§ **O QUE FAZER**
Liste todas as substâncias que, segundo o texto sobre intestino e humor, são produzidas por bactérias do intestino.

§ **TRECHO DA PÁGINA**
■ ■ ■ ■
O nervo vago, comprido como só ele, desce do crânio e, com suas ramificações, vagueia por diversos órgãos do tórax e do abdômen, incluindo os da digestão. Aliás, o nome vem do latim vagare, ou seja, vaguear. "E ele tem, ao longo de todo o seu trajeto, receptores para neurotransmissores que informam como nos sentimos, causando determinadas reações", descreve Karina. "Não à toa, períodos de tensão podem provocar prisão de ventre em uns ou diarreia em outros. Em casos extremos podem até levar à síndrome do intestino irritável."
Mas, lembre-se, há também o caminho de volta. Segundo a especialista, trabalhos tanto com animais quanto com seres humanos mostram que substâncias produzidas pelas bactérias intestinais pegam o mesmo nervo vago pelo sentido oposto e ainda caem na circulação, chegando à cabeça e mexendo com o nosso humor.
"O intestino não é Las Vegas. Porque o que acontece nele todos ficam sabendo de alguma maneira", costuma brincar Karina. "Substâncias como a serotonina e o gaba produzidas por algumas de suas bactérias vão aumentar a serenidade e espírito de bem-estar. Porém, outras bactérias que habitam ali produzem, por exemplo, o glutamato que, no cérebro, aumenta ansiedade e a irritabilidade." Todas essas bactérias que influenciam a saúde mental são as tais psicobióticas.
E o intestino imita a própria vida: assim como nós não temos como evitar fases difíceis de encarar, como esta de agora, para ele é impossível eliminar aquelas bactérias de despejam o glutamato como doses extras de ansiedade. "O que é possível é tentar manter o equilíbrio da microbiota, aumentando a presença daquelas bactérias que nos ajudam a enfrentar de um jeito mais positivo o dia a dia."
Nesse aspecto, destacam-se três tipinhos: a Bifidobacterium longum, a Lactobacillus rhamnosus e a Lactobacillus helviticus. Claro, devem existir muitas outras, mas o trio é o mais conhecido no que diz respeito a interferências bem-vindas no humor.
E como alimentar as bactérias do alto astral?
Fica a dica: frutas, verduras, legumes, cereais integrais, enfim, tudo aquilo que tem muita fibra costuma apetecer as bactérias que nos fazem bem. Já excesso de gordura animal, por exemplo, agrada a turma irritadiça. É uma regra geral, que não tem muito erro. "Mas hoje sabemos que cada bactéria tem as suas predileções", conta Karina. "As bifidobactérias gostam de um substrato que é encontrado na aveia. E outras bactérias que ajudam no estado de ânimo crescem mais quando lhes oferecemos o amido resistente, presente na farinha de banana verde. Outras, ainda, aproveitam muito mais os frutanos, substâncias químicas que são achadas no alho e na cebola. E por aí vai…".
■ ■ ■ ■
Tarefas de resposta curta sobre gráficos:

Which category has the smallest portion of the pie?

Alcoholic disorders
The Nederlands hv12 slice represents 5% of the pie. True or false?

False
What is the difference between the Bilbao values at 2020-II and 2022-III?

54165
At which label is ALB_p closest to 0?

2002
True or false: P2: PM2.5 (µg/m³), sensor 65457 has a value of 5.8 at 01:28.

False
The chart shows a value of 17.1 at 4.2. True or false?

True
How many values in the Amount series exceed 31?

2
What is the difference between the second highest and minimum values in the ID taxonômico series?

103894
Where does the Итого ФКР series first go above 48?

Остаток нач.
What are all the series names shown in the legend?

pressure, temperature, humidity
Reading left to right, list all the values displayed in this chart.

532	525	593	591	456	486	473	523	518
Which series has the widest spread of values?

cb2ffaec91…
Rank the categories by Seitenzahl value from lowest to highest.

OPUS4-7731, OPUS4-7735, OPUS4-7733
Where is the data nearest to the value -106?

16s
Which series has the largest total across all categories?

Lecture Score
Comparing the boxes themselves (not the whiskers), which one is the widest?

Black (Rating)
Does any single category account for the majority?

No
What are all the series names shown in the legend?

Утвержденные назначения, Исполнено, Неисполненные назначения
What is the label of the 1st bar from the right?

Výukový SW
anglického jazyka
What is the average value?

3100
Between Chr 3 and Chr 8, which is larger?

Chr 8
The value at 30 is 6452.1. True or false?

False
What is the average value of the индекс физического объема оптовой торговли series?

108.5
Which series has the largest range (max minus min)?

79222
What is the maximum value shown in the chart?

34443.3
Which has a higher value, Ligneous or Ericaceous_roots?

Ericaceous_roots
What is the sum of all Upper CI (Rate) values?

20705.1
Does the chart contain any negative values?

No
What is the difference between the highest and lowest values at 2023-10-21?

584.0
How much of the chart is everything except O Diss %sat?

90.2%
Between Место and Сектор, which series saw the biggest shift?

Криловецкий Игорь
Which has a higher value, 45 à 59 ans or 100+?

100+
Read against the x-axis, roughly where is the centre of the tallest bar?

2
■ ■ ■ ■
§ **RESULTADO DA TAREFA**
Serotonina, gaba e glutamato.